What’s Opera, Doc? de Tex Avery (1957)
Le Ring de Wagner a toujours fasciné les auteurs de dessin animé. L’une des plus belles parodies jamais réalisées des opéras de Wagner est celle de Tex Avery dans What’s Opera, Doc? (1957), où Elmer tombe fou amoureux de Brünnhilde/Bugs Bunny sur son beau poney blanc. La musique est un habile mélange d’ouvrages célèbres de Wagner, parmi lesquels on reconnaît l’ouverture de Tannhäuser.
Melancholia de Lars von Trier (2011)
Melancholia met en scène la neurasthénie de l’héroïne (Kirsten Dunst) sur fond de collision à venir entre une gigantesque planète, Melancholia, et la Terre. Le film s’ouvre sur dix minutes d’images au ralenti, accompagnées par le Prélude de Tristan und Isolde. Comme une prémonition, le spectateur entrevoit les différents moments du film, jusqu’au dénouement tragique. À l’instar du vidéaste Bill Viola, Lars von Trier capture ici la terrible attraction de mort de la musique de Wagner, sa pulsion suicidaire, dans une apocalypse grandiose.
Le Dictateur de Charlie Chaplin (1939)
Un bijou de poésie dans lequel le dictateur Adenoïd Hynkel (Charlie Chaplin) joue avec un globe terrestre, sur fond de Prélude de Lohengrin. Un choix d’autant plus réfléchi qu’en 1940, année de la sortie du film, la musique de Wagner était déjà associée au régime nazi.
Excalibur de John Boorman (1981)
Le grand public en a surtout retenu « O Fortuna » de Carmina Burana.
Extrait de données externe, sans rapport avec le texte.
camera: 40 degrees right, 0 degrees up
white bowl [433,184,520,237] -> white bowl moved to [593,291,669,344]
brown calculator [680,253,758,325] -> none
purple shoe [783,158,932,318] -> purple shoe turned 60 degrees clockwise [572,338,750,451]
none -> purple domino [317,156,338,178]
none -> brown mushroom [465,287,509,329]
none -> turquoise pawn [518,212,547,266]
Mais dans cette épopée des chevaliers de la Table ronde, c’est la musique de Wagner qui enflamme l’écran. Dès le générique, la marche funèbre de Siegfried du Crépuscule des Dieux retentit et réapparaît chaque fois qu’il est question de l’épée Excalibur. Le film de John Boorman se lit comme un condensé de l’œuvre de Wagner : le Ring tout d’abord, avec la fin des magiciens et l’avènement du monde des hommes, Tristan und Isolde ensuite avec l’amour adultère entre Guenièvre et Lancelot, puis Parsifal dans la troisième partie du film sur la quête du Graal.
Birth de Jonathan Glazer (2004)
Le cinéaste britannique Jonathan Glazer opère ici un saisissant changement de perspective. Dans la scène précédente, le personnage joué par Nicole Kidman rencontre un garçon, qui lui annonce être la réincarnation de son défunt mari. Pour illustrer le vertige qui s’empare de l’héroïne, Glazer la filme assistant à un opéra, en un gros plan de deux minutes. La musique du Prélude du premier acte de La Walkyrie dévale hors-champ, à la mesure du bouleversement intérieur du personnage.
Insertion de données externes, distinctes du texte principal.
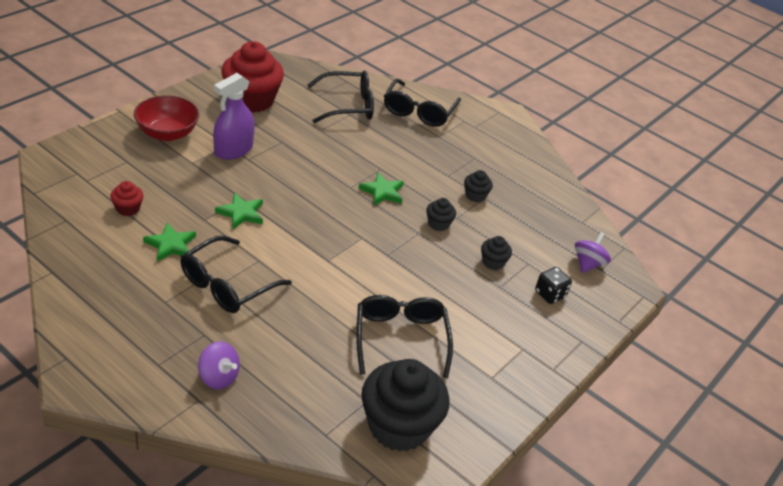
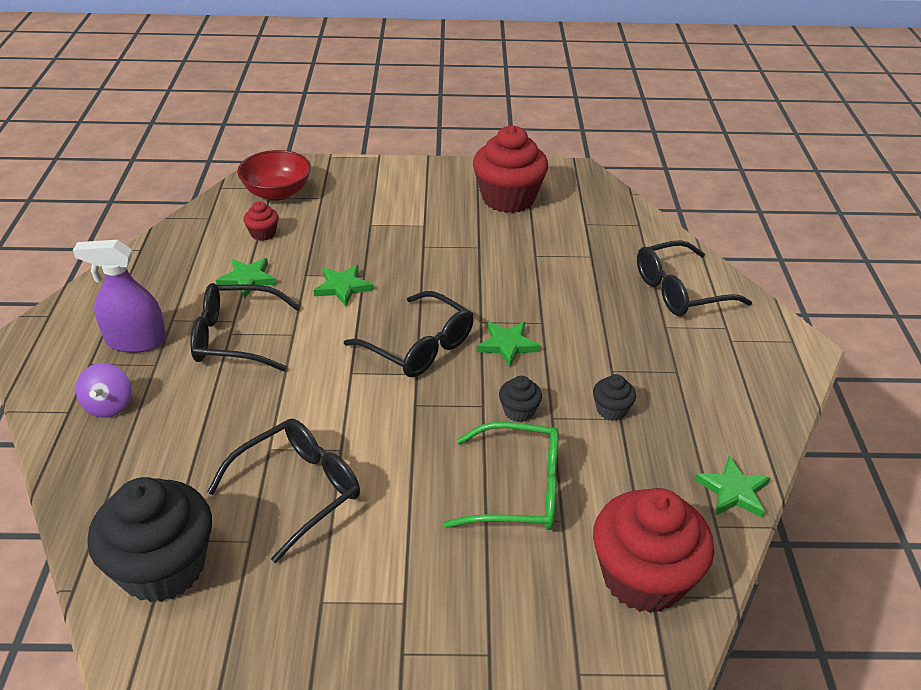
camera: 55 degrees right, 0 degrees up
red bowl [134,95,199,141] -> red bowl moved to [237,150,311,201]
purple spray bottle [213,73,255,160] -> purple spray bottle moved to [73,240,167,353]
black glasses [307,70,374,123] -> black glasses moved to [344,291,474,378]
black cupcake [481,236,512,270] -> green glasses [443,422,559,530]
black dice [535,267,572,304] -> none
purple spinning top [575,232,611,273] -> red cupcake [593,488,714,613]
none -> green star [695,456,770,518]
L’Aile ou la Cuisse de Claude Zidi (1976)
Dans le célèbre film de Claude Zidi, Louis de Funès joue Charles Duchemin, le directeur d’un puissant guide gastronomique. Devant des assistants terrorisés, le comique français prévient que la musique de Wagner est faite « pour le gibier, le sanglier, le rhinocéros » !
Ludwig ou le Crépuscule des dieux de Luchino Visconti (1972)
La relation trouble entre Louis II de Bavière et Richard Wagner appelait naturellement le cinéma. C’est chose faite avec la fresque de Luchino Visconti : quatre heures de reconstitution historique décadente et minutieuse, dynamitées par la prestation hallucinée de Helmut Berger dans le rôle du monarque fou. Le Britannique Trevor Howard joue le rôle de Wagner.
Celles qui aimaient Richard Wagner de Jean-Louis Guillermou (2011)
Daté de 2011, le film de Jean-Louis Guillermou est très méconnu. Jean-François Balmer y joue le rôle du célèbre compositeur allemand. Elisabeth Duda interprète Cosima et en guest-stars, le ténor Roberto Alagna et Michèle Mercier se demandent ce qu’ils font là. Cerise sur le gâteau : la participation de Stéphane Bern dans le rôle de Louis II de Bavière. Engoncée dans son costume militaire, sa prestation n’est pas de celles qui appellent un César.